Please copy every line below that contains the string "geschrieben".
+ + + + + + +
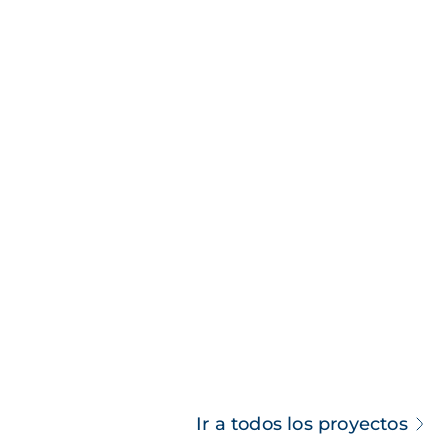
Ir a todos los proyectos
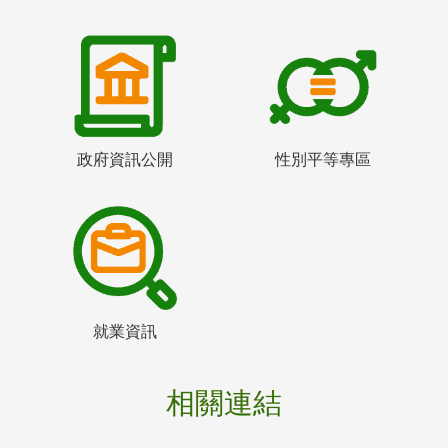
政府資訊公開
性別平等專區
就業資訊
相關連結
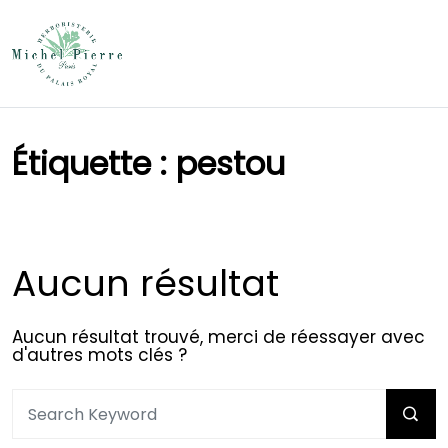
Étiquette :
pestou
Aucun résultat
Aucun résultat trouvé, merci de réessayer avec
d'autres mots clés ?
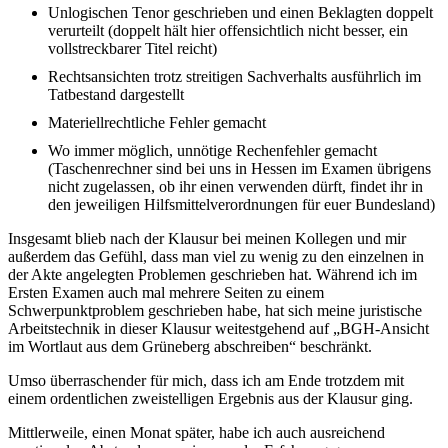
Unlogischen Tenor geschrieben und einen Beklagten doppelt
verurteilt (doppelt hält hier offensichtlich nicht besser, ein
vollstreckbarer Titel reicht)
Rechtsansichten trotz streitigen Sachverhalts ausführlich im
Tatbestand dargestellt
Materiellrechtliche Fehler gemacht
Wo immer möglich, unnötige Rechenfehler gemacht
(Taschenrechner sind bei uns in Hessen im Examen übrigens
nicht zugelassen, ob ihr einen verwenden dürft, findet ihr in
den jeweiligen Hilfsmittelverordnungen für euer Bundesland)
Insgesamt blieb nach der Klausur bei meinen Kollegen und mir
außerdem das Gefühl, dass man viel zu wenig zu den einzelnen in
der Akte angelegten Problemen geschrieben hat. Während ich im
Ersten Examen auch mal mehrere Seiten zu einem
Schwerpunktproblem geschrieben habe, hat sich meine juristische
Arbeitstechnik in dieser Klausur weitestgehend auf „BGH-Ansicht
im Wortlaut aus dem Grüneberg abschreiben“ beschränkt.
Umso überraschender für mich, dass ich am Ende trotzdem mit
einem ordentlichen zweistelligen Ergebnis aus der Klausur ging.
Mittlerweile, einen Monat später, habe ich auch ausreichend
+ + + + + + +
Expected answer –
Unlogischen Tenor geschrieben und einen Beklagten doppelt
der Akte angelegten Problemen geschrieben hat. Während ich im
Schwerpunktproblem geschrieben habe, hat sich meine juristische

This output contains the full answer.